**Exercise details**
Print every one of the rows below word for word, but leave the pictures out.

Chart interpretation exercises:
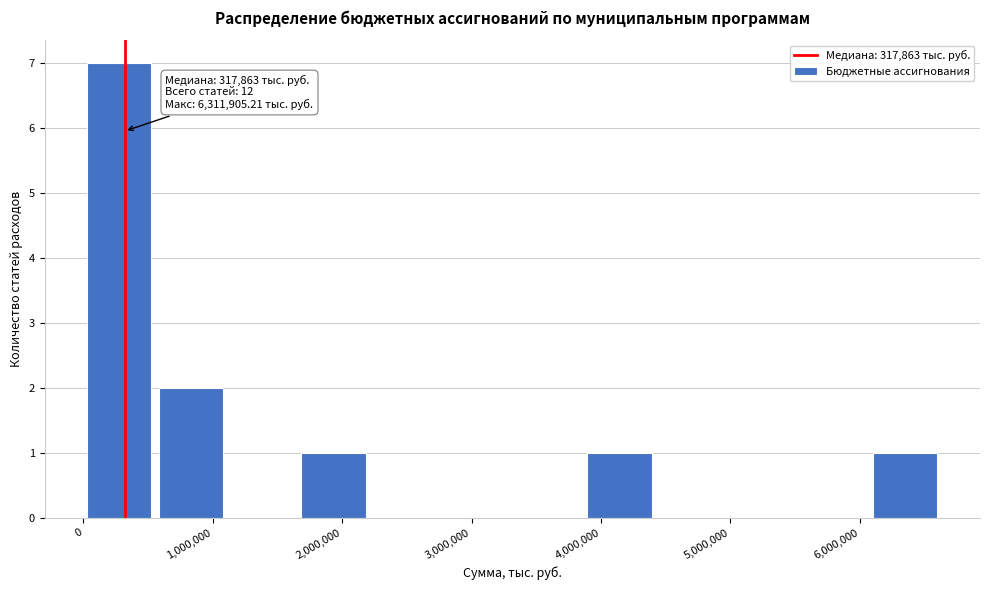

Over which range of the x-axis is the bar tallest?

0 to 600000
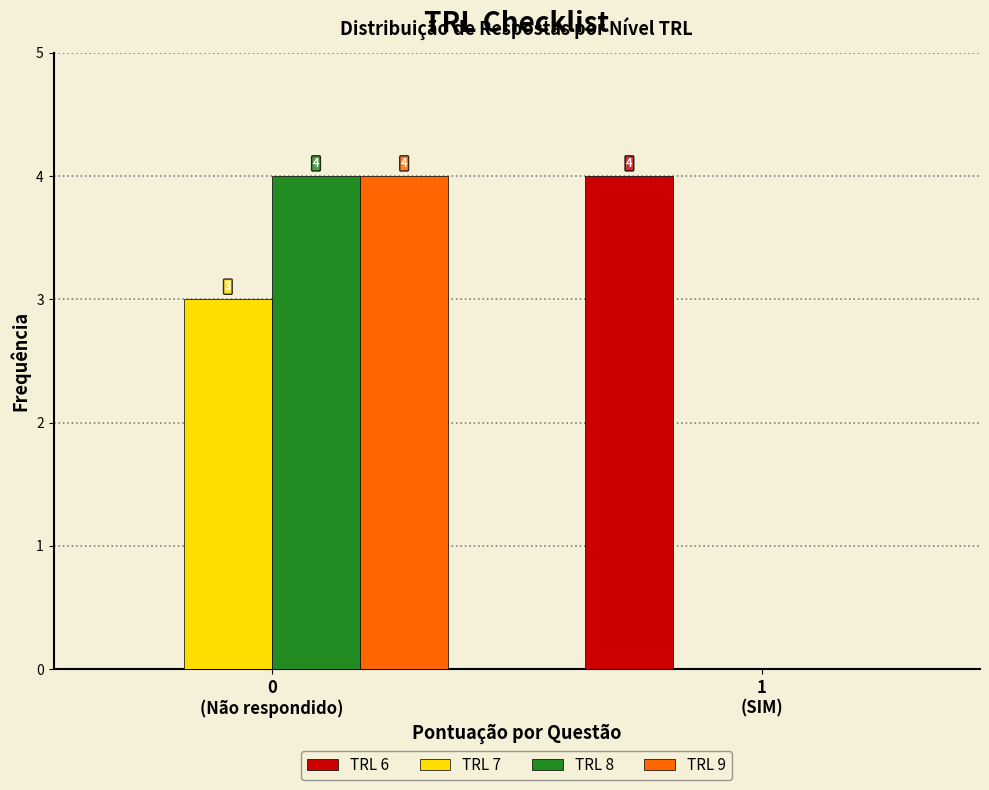

What is the sum of all TRL 8 values?

4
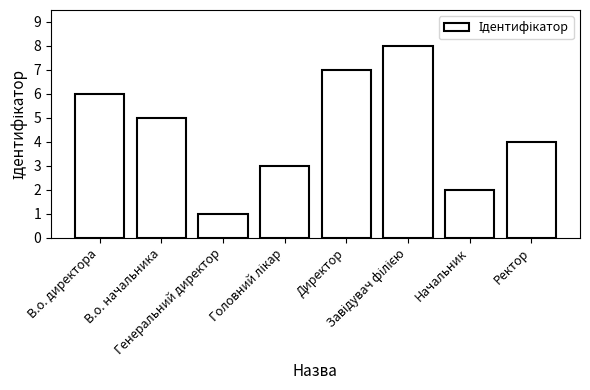

What is the difference between the values at В.о. начальника and В.о. директора?

1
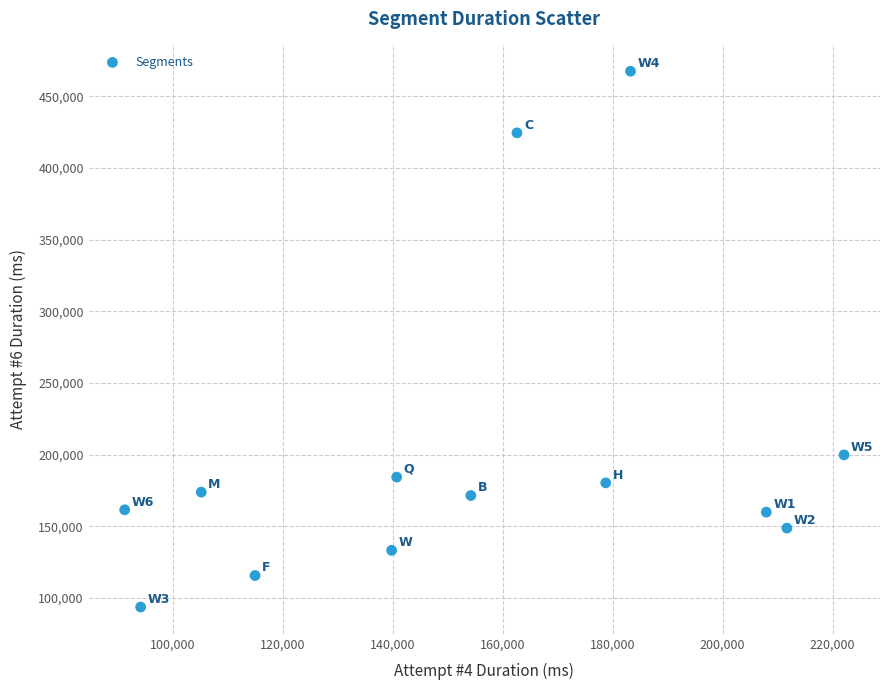

What is the range of X values (max minus min)?

130801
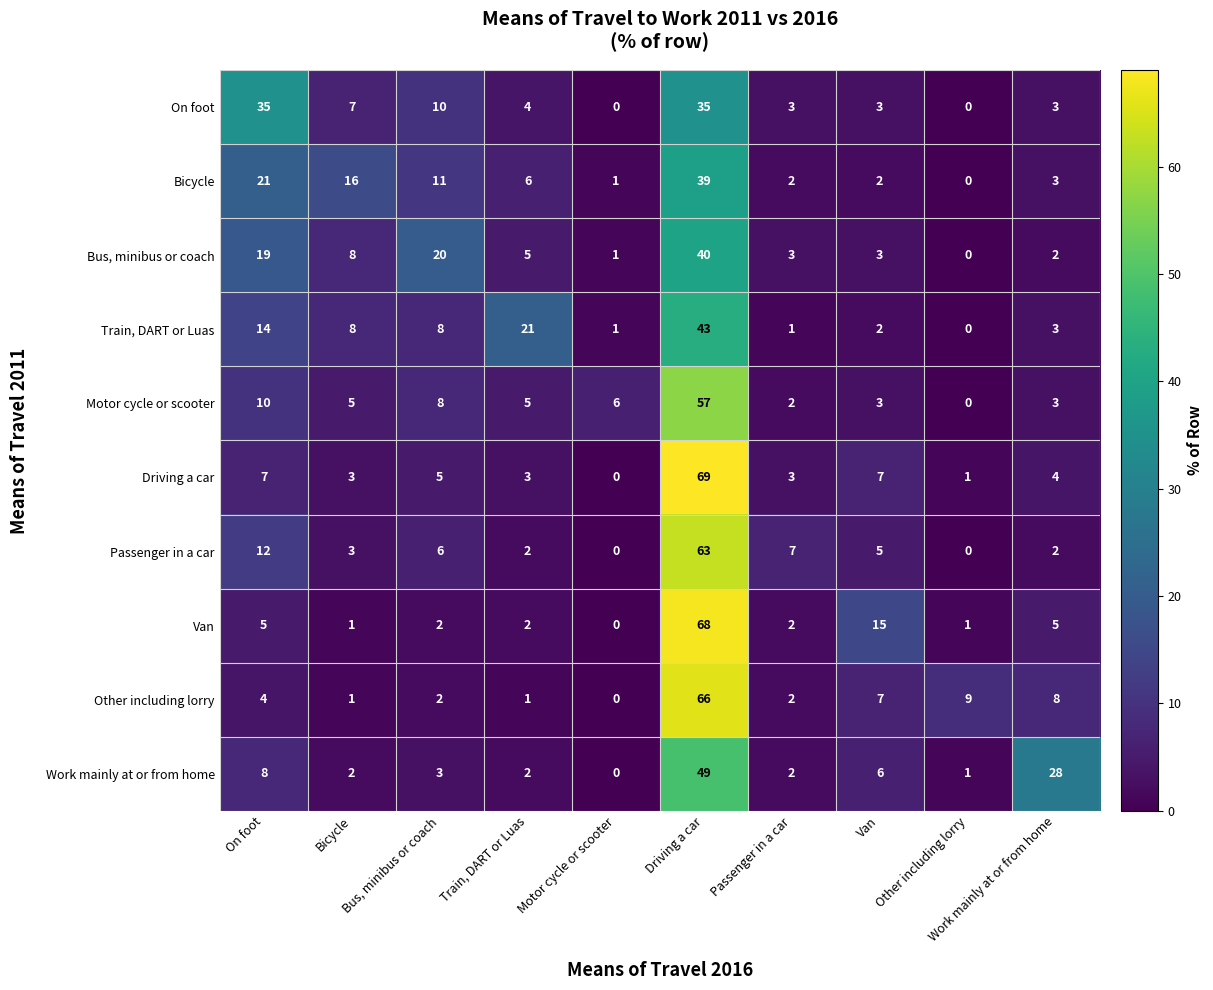

Rank the series at Driving a car from highest to lowest value.

Driving a car, Van, Other including lorry, Passenger in a car, Motor cycle or scooter, Work mainly at or from home, Train, DART or Luas, Bus, minibus or coach, Bicycle, On foot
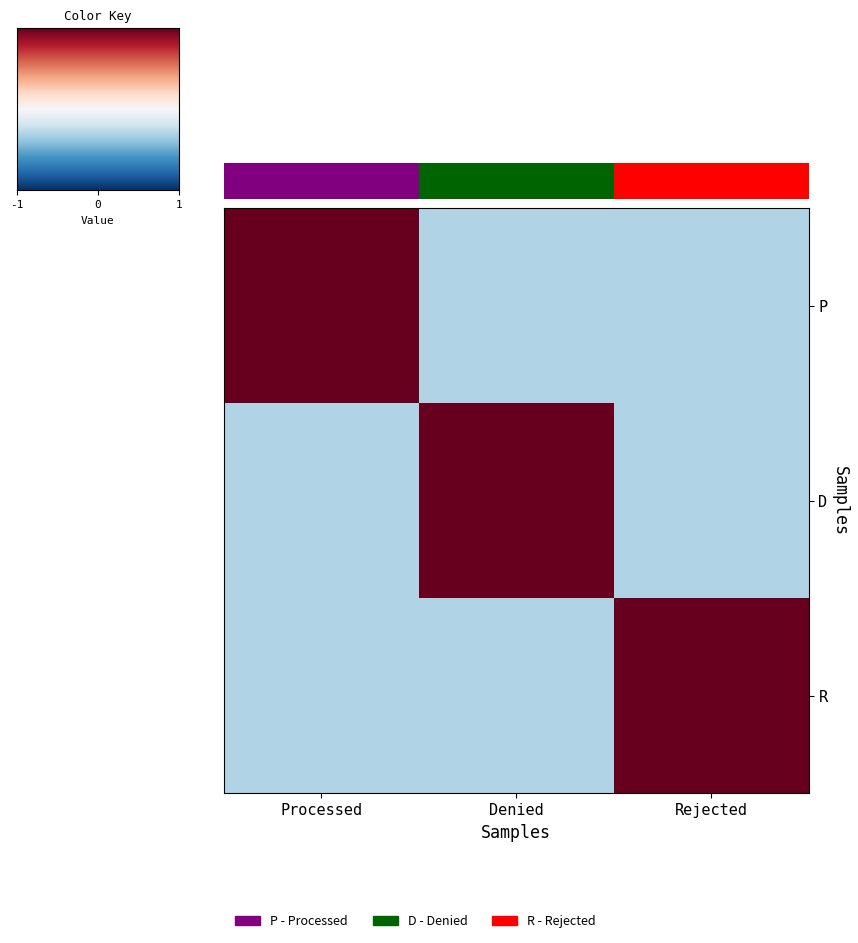

Between Denied and Rejected, which is larger?

Denied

**Expected answer**
Over which range of the x-axis is the bar tallest?

0 to 600000

What is the sum of all TRL 8 values?

4

What is the difference between the values at В.о. начальника and В.о. директора?

1

What is the range of X values (max minus min)?

130801

Rank the series at Driving a car from highest to lowest value.

Driving a car, Van, Other including lorry, Passenger in a car, Motor cycle or scooter, Work mainly at or from home, Train, DART or Luas, Bus, minibus or coach, Bicycle, On foot

Between Denied and Rejected, which is larger?

Denied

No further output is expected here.